# [SET EXERCISE 1]
Rewrite the part of the rows that opens with the line containing "collection date: 1947-11-07" and closes with the line containing "scientific name: Nassella lepida", replacing "locality" with "place" and leaving everything else unchanged.

# [TEXT BLOCK]
'''

Drum roll, please! The End Times have arrived! The End Times! The End of waiting for me to finish The Reefs of Time.
Yes, I have reached the end! The Reefs of Time is substantially DONE. That’s right—I’ve finished the major rewrite of the 268,000 word manuscript! Most of those words, I now believe, are the right words, and in the right order. That works out to about 1327 manuscript pages in Courier New, with two spaces after many periods, and one space after others, because habits die hard.
Ten years in the works, this novel has been through the fermenter, the extractor, the refractors, the distillers, the boilers, the oven, and aged in camphor-wood in the cellar. Here’s what the manuscript looks like, with its tired but happy progenitor.
[CUE “cheers” and more “cheers,” and maybe a few “huzzahs”!]
“But wait!” you say. “Is that some kind of weasel wording, ‘substantially done’? What are you trying to pull here?”
Really, I’m not trying to pull anything. Over the next week or so, I’ll be cleaning up some edits I’ve made notes to myself about, and responding to final suggestions from my stalwart (if annoyingly discerning) writing group. And then off it goes to the editor.
The editor will edit, and I’ll do a polish pass over the whole thing as I respond to his editorial suggestions. And after that? Why, you get to read it! At last, at long last!
In case you wondered if I was doing any actual writing down here on my writing retreat, here’s your proof. Here’s a sneak preview of Chapter 68-ish of The Reefs of Time! I’ve been wrestling with this chapter for a while now, trying to make this bit of the story, especially the character interactions, come out right. Writing about people is hard! Especially when the people are aliens.
I’m working here in Scrivener. The text in red is notes to myself. The text in blue is first draft material that is probably on its way to the cutting room floor, but still might have bits I want to keep. The text in black is the real thing, but that doesn’t mean it won’t also wind up on the cutting room floor.
I wish I could say that all the thorny parts of the writing are falling away in the face of the natural beauty here on the Cape. But alas, it’s fighting back. Evil is never vanquished for long.
With my completion of a challenging rewrite of Chapter 65, “To the Death,” I have updated my progress bar on the rewrite of The Reefs of Time. I am now 91% of the way to completion. Let’s hear it! Thank you; you’re a wonderful audience! I’m a little startled, though, to see that the total length of the book, in double-spaced manuscript pages, has grown to 1299! Yow. That’s one big stack of paper!
This is what happens, sometimes, when I am rewriting, and cutting and trimming, and trying to make it all tighter, leaner, and clearer. Because sometimes rewriting for clarity means you need to add detail and texture, or even new scenes—not because you want to compete with Stephen King or George Martin for length, but because sometimes that’s what the story needs to make the action clearer, the motivations more palpable, the inner logic sounder, or the emotions more powerful.

'''

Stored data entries

'''

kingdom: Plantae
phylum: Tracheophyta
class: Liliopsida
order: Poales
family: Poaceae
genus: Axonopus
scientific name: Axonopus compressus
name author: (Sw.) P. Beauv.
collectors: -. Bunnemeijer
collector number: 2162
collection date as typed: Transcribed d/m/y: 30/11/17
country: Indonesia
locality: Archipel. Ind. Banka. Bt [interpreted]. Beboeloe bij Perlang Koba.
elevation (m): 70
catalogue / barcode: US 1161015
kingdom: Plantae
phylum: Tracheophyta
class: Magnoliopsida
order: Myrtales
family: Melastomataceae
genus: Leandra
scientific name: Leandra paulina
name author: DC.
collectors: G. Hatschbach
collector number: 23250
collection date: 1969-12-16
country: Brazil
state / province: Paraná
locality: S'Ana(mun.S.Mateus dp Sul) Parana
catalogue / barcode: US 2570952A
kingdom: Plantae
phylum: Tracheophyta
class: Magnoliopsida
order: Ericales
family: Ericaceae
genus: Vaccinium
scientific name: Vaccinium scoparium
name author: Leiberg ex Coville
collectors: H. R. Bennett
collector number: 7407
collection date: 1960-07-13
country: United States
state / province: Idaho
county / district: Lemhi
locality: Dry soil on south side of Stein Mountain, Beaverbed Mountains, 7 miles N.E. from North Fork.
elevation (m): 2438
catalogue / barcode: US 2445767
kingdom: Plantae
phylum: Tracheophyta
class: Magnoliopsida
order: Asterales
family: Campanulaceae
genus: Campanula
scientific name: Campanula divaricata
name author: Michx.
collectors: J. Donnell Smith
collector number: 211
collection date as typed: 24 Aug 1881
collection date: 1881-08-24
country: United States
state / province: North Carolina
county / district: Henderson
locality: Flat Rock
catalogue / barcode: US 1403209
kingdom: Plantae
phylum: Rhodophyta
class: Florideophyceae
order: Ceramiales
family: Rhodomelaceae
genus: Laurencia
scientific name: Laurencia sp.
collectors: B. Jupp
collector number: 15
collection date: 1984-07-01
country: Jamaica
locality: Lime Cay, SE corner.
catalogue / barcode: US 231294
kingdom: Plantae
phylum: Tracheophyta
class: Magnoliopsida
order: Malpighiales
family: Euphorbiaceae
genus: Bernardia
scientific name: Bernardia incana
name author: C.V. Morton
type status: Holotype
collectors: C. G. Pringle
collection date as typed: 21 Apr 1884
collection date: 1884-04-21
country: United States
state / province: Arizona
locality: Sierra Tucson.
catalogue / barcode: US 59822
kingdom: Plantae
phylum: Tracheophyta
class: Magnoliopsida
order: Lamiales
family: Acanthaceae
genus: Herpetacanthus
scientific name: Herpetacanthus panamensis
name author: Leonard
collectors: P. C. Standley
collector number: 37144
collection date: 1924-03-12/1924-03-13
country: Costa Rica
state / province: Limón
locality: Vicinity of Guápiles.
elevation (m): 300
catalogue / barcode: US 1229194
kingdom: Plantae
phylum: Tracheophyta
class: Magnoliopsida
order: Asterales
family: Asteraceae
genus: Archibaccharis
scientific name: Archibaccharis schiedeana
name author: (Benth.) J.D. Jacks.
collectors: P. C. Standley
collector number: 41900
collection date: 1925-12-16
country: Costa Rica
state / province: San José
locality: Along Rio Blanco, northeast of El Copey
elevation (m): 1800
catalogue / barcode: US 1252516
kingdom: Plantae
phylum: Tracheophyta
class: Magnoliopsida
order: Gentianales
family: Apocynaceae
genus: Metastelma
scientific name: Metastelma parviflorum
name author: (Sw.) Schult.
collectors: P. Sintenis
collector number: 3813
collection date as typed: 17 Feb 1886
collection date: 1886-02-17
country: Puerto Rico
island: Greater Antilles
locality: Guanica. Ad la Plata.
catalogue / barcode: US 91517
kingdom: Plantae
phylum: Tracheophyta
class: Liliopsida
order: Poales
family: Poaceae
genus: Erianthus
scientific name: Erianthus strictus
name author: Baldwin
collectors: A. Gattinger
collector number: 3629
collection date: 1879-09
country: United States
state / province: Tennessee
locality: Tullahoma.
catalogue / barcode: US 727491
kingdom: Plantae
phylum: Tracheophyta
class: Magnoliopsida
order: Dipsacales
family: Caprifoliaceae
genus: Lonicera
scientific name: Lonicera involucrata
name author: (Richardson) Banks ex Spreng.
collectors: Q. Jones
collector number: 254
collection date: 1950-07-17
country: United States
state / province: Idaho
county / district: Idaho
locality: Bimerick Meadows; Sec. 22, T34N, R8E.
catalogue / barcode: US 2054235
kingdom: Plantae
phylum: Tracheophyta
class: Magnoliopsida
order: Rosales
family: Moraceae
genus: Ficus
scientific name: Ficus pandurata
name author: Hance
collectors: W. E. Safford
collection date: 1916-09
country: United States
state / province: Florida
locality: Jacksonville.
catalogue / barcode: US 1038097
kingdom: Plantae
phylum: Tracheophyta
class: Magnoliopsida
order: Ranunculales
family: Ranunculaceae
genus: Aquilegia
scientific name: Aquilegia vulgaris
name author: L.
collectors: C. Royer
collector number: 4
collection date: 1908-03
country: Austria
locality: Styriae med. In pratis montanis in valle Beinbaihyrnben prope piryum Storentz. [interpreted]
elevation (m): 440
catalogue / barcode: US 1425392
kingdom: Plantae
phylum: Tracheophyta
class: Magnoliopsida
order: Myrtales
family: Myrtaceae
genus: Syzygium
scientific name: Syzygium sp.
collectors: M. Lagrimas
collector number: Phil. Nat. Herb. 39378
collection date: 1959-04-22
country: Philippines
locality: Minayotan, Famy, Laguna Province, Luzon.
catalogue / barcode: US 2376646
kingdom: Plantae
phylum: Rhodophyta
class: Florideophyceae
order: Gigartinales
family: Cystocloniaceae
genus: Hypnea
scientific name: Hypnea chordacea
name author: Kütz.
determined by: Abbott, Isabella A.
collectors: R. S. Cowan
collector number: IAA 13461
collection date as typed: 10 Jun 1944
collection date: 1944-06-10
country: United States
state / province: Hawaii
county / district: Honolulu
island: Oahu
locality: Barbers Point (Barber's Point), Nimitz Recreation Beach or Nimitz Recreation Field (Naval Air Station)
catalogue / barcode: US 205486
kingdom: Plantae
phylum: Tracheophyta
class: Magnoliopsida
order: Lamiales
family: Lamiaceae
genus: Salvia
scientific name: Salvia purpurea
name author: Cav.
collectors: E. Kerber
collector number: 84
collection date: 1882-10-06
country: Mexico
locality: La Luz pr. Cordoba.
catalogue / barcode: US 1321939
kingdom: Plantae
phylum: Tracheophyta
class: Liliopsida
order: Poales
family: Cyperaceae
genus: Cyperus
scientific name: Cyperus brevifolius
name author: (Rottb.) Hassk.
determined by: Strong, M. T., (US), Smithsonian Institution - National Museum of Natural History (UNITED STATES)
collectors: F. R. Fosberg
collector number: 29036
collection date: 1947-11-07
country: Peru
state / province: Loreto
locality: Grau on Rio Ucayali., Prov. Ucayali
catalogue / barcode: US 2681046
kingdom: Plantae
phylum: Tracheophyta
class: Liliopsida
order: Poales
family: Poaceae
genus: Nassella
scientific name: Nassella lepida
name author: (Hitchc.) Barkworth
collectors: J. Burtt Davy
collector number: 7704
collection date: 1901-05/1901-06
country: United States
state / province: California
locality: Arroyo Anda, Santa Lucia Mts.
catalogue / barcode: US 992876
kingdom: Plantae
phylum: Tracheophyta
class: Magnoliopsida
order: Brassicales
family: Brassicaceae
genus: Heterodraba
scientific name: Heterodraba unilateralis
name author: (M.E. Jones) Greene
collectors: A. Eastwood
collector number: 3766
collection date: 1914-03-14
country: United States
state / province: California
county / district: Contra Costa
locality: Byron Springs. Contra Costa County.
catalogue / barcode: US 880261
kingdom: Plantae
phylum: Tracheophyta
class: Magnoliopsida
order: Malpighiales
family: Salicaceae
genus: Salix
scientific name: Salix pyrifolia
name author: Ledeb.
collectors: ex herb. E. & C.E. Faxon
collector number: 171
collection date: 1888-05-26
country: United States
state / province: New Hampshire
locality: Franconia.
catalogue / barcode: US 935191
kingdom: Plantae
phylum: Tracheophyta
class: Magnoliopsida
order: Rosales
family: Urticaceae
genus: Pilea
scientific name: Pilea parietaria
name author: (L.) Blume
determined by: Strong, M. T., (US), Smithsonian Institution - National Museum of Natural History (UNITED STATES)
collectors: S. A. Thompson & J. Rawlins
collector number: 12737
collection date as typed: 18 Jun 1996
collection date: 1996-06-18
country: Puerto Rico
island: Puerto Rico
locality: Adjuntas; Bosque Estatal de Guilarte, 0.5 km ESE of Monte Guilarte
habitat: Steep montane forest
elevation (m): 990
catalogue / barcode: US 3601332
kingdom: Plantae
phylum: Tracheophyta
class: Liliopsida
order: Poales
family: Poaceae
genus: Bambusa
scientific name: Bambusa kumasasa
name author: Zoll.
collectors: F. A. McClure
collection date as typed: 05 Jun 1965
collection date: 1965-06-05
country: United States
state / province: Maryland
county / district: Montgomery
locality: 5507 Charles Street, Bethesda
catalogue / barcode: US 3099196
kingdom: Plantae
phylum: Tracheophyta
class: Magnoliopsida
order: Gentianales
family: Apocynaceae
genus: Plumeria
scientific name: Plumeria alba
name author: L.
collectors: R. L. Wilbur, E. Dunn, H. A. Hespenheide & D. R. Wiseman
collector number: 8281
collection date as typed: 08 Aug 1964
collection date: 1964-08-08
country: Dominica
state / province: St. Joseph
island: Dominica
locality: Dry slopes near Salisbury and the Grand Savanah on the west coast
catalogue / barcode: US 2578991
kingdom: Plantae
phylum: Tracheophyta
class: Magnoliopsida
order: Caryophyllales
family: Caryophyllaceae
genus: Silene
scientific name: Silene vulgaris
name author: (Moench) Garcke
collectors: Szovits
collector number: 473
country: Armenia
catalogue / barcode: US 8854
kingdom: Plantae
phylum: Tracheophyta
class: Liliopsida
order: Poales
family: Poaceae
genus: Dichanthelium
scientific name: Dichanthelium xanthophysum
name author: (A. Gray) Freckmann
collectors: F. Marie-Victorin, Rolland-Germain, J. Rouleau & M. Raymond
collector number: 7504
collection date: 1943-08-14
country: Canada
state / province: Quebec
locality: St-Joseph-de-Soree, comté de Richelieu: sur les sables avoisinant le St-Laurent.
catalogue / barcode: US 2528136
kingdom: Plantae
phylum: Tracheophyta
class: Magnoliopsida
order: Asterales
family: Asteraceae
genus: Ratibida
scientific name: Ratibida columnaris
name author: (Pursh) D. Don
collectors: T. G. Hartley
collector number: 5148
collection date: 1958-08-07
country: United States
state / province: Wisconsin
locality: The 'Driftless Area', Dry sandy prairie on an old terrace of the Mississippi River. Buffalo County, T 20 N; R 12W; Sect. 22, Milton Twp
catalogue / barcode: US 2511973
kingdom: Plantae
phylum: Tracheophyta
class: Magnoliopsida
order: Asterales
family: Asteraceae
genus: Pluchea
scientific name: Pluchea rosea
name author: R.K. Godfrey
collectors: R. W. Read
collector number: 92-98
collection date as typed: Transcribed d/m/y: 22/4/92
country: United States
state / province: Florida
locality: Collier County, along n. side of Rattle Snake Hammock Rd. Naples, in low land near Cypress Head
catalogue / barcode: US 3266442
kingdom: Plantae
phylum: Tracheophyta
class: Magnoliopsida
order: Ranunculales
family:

'''

# [SET EXERCISE 2]
From the update about finishing the novel, return the part that opens with the words "Ten years in" and closes with "but happy progenitor.", copied exactly.

# [EXERCISE ANSWER 1]
collection date: 1947-11-07
country: Peru
state / province: Loreto
place: Grau on Rio Ucayali., Prov. Ucayali
catalogue / barcode: US 2681046
kingdom: Plantae
phylum: Tracheophyta
class: Liliopsida
order: Poales
family: Poaceae
genus: Nassella
scientific name: Nassella lepida

# [EXERCISE ANSWER 2]
Ten years in the works, this novel has been through the fermenter, the extractor, the refractors, the distillers, the boilers, the oven, and aged in camphor-wood in the cellar. Here’s what the manuscript looks like, with its tired but happy progenitor.